Reproduce the listing below as it stands. Leave out each image.

□ □ □

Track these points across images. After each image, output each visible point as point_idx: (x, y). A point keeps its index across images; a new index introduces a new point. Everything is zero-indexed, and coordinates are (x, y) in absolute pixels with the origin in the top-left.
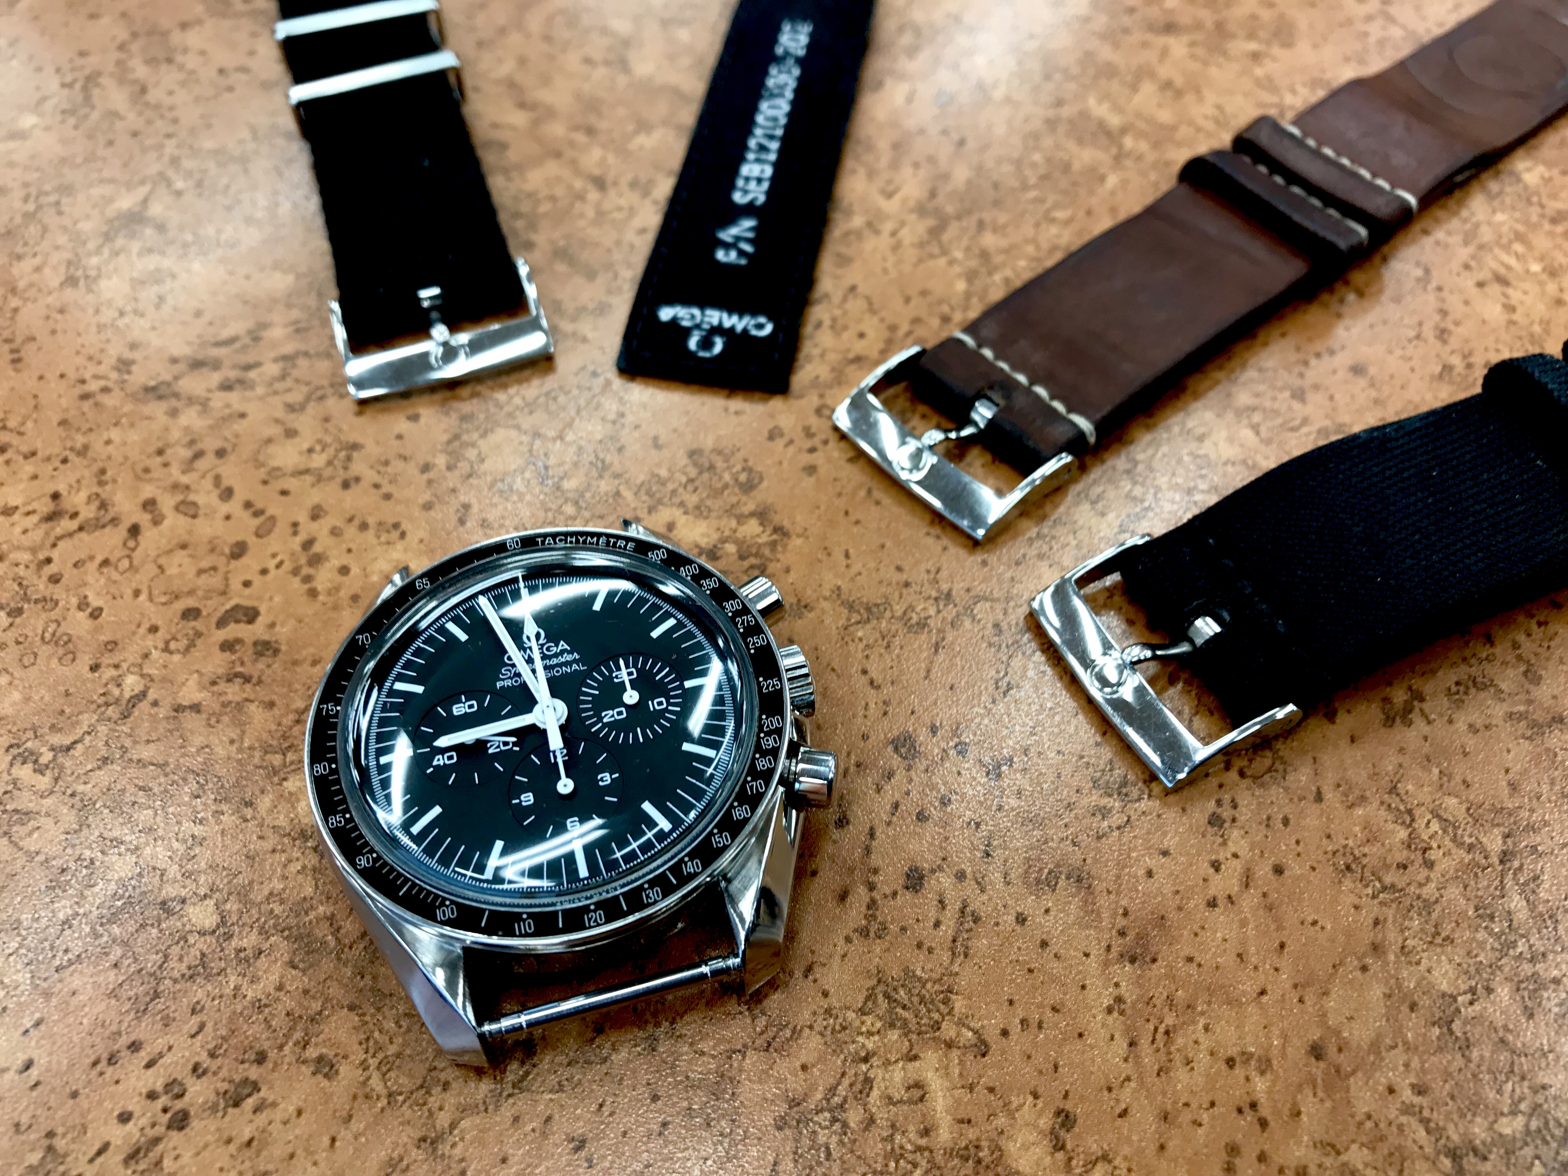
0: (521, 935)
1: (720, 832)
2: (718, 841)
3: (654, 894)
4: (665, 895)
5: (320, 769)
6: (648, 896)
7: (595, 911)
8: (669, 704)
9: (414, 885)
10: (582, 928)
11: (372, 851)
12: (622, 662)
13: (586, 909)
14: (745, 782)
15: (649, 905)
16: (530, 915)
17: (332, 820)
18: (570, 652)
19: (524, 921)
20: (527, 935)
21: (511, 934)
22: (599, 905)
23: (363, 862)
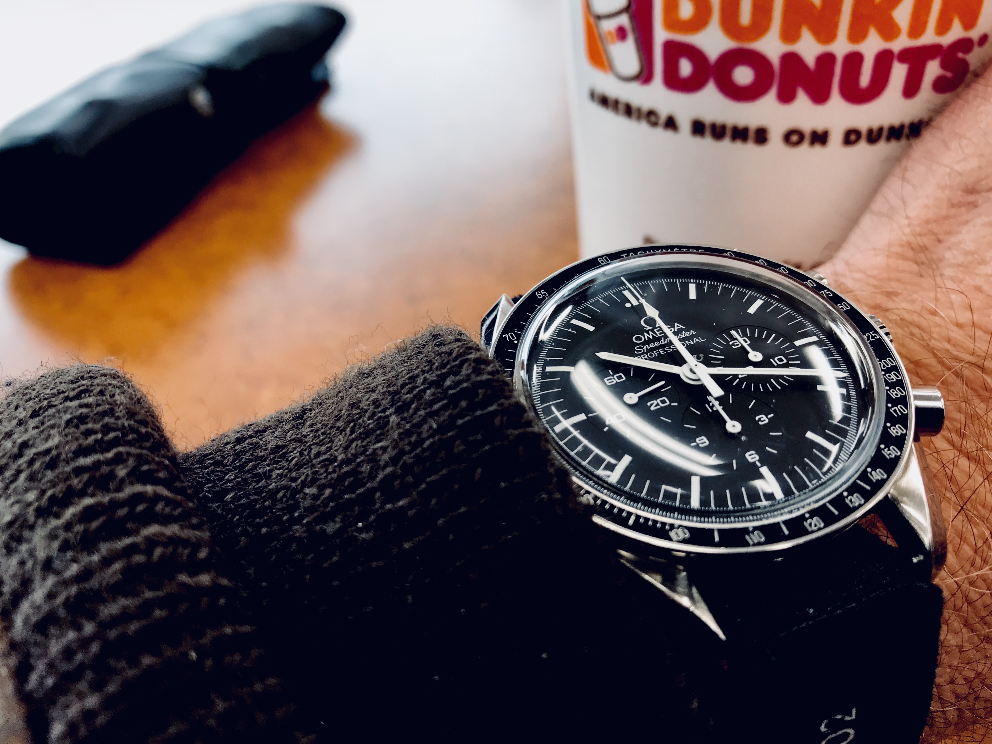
0: (754, 545)
1: (888, 446)
2: (890, 452)
3: (856, 499)
4: (867, 500)
6: (851, 501)
7: (811, 517)
8: (788, 360)
10: (806, 532)
12: (733, 332)
13: (802, 518)
14: (888, 409)
15: (855, 509)
16: (755, 528)
18: (686, 331)
19: (753, 532)
20: (759, 544)
21: (747, 545)
22: (813, 513)
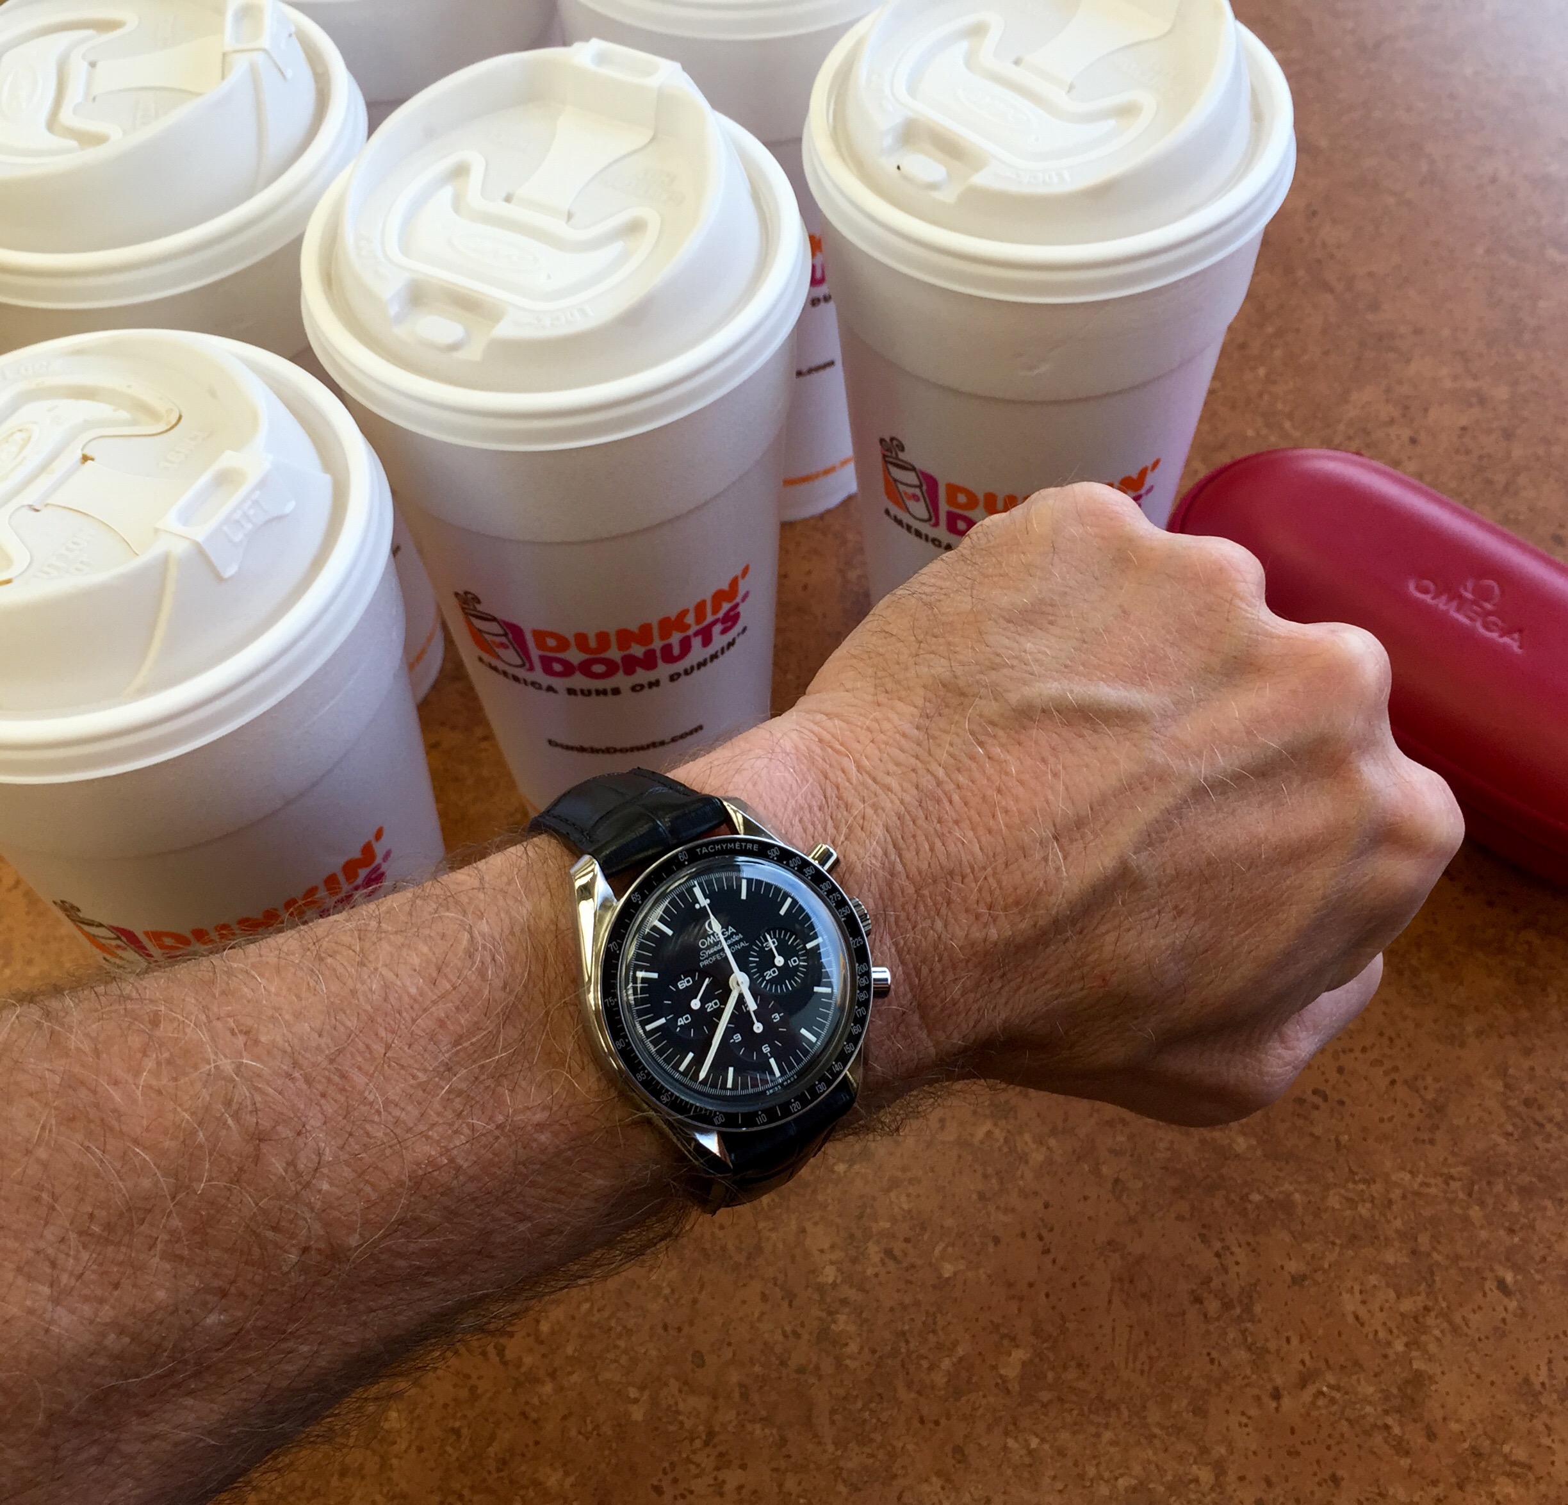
5: (619, 1043)
9: (697, 1107)
11: (667, 1091)
17: (639, 1077)
23: (664, 1099)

□ □ □

Exercise solution -
Track these points across images. After each image, output each visible point as point_idx: (x, y). A point keeps its index across images; a new index introduces a new point. Everything is zero-indexed, and coordinates are (x, y) in absolute pixels with the origin in the top-left.
0: (521, 935)
1: (720, 832)
2: (718, 841)
3: (654, 894)
4: (665, 895)
5: (320, 769)
6: (648, 896)
7: (595, 911)
8: (669, 704)
9: (414, 885)
10: (582, 928)
11: (372, 851)
12: (622, 662)
13: (586, 909)
14: (745, 782)
15: (649, 905)
16: (530, 915)
17: (332, 820)
18: (570, 652)
19: (524, 921)
20: (527, 935)
21: (511, 934)
22: (599, 905)
23: (363, 862)
0: (754, 545)
1: (888, 446)
2: (890, 452)
3: (856, 499)
4: (867, 500)
6: (851, 501)
7: (811, 517)
8: (788, 360)
10: (806, 532)
12: (733, 332)
13: (802, 518)
14: (888, 409)
15: (855, 509)
16: (755, 528)
18: (686, 331)
19: (753, 532)
20: (759, 544)
21: (747, 545)
22: (813, 513)
5: (619, 1043)
9: (697, 1107)
11: (667, 1091)
17: (639, 1077)
23: (664, 1099)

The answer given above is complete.